Silicone oil contamination of therapeutic protein formulations: Surfactant and protein effects

BIOT 227

John Gabrielson1, Daniel G. Bates1, Benjamin M. Williams1, Jean-Bernard Hamel2, John F. Carpenter, john.carpenter@uchsc.edu3, and Theodore W. Randolph, Theodore.Randolph@colorado.edu4. (1) Department of Chemical and Biological Engineering, University of Colorado, Boulder, Boulder, CO 80309, (2) Pharmaceutical Systems, BD Medical, 11, rue Aristide Berges, 38800 Le Pont de Claix, France, (3) Department of Pharmaceutical Sciences, University of Colorado Health Sciences Center, 4200 East 9th Avenue, Denver, CO 80262, (4) Department of Chemical and Biological Engineering, University of Colorado, Boulder, CO 80309
Purpose: Silicone oil has been shown under certain conditions, even at low concentrations, to induce protein aggregation. In addition to potential risk to patients, silicone oil induced therapeutic protein aggregation is a major concern in the pharmaceutical industry, potentially leading to loss of product and increased manufacturing costs. This study explores the complex interactions between silicone oil, therapeutic monoclonal antibody, and non-ionic surfactant in oil/aqueous emulsions. Methods: Medical grade polydimethylsiloxane (PDMS, or silicone oil) is added (0.01 – 10% v/v) to two aqueous buffering systems (10 mM sodium phosphate, 130 mM NaCl, pH 7.2; 10 mM sodium acetate, pH 5.0). Resulting suspensions are passed once through a high pressure homogenizer (Avestin, Inc., Emulsiflex C5 Homogenizer).
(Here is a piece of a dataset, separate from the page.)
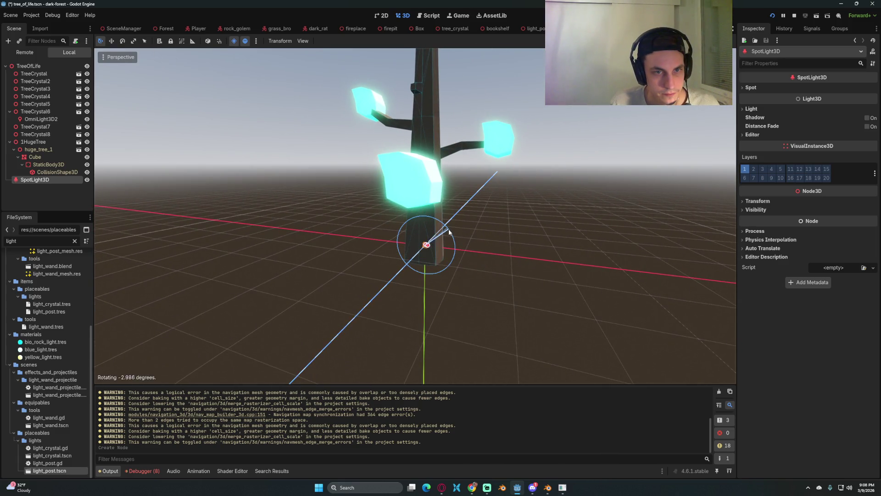
drag(445, 281, 447, 280)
Polysorbate 20 solution (Tween 20®, 0.002% - 2%) and Herceptin® (trastuzumab, 1 mg/mL) are added to the emulsion by repeated pipeting until fully mixed. Ultraviolet-visible and fluorescence spectroscopy, light scattering particle sizing, and fluorescence activated particle scanning are used for sample analysis. Results: Emulsion half-life is inversely proportional to silicone oil concentration. At pharmaceutically relevant silicone oil concentrations (< 10 µL/mL), emulsions are stable for many hours. Addition of the non-ionic surfactant, Tween 20®, further stabilizes the emulsions, particularly when the surfactant is added prior to homogenization. In the absence of Tween 20®, monoclonal antibody adsorbs to the oil surface, and acting as a surfactant, it moderately stabilizes the emulsion. As the size of oil-antibody conjugate particles increases, the ratio of adsorbed antibody to oil remains constant. Conclusions: In pharmaceutical formulations containing a non-ionic surfactant, presence of the surfactant may aid in the suspension and stabilization of oil droplets in aqueous buffer. Small oil droplets (ca. 1 µm) with adsorbed antibody may agglomerate to form larger, “multidroplet” particles.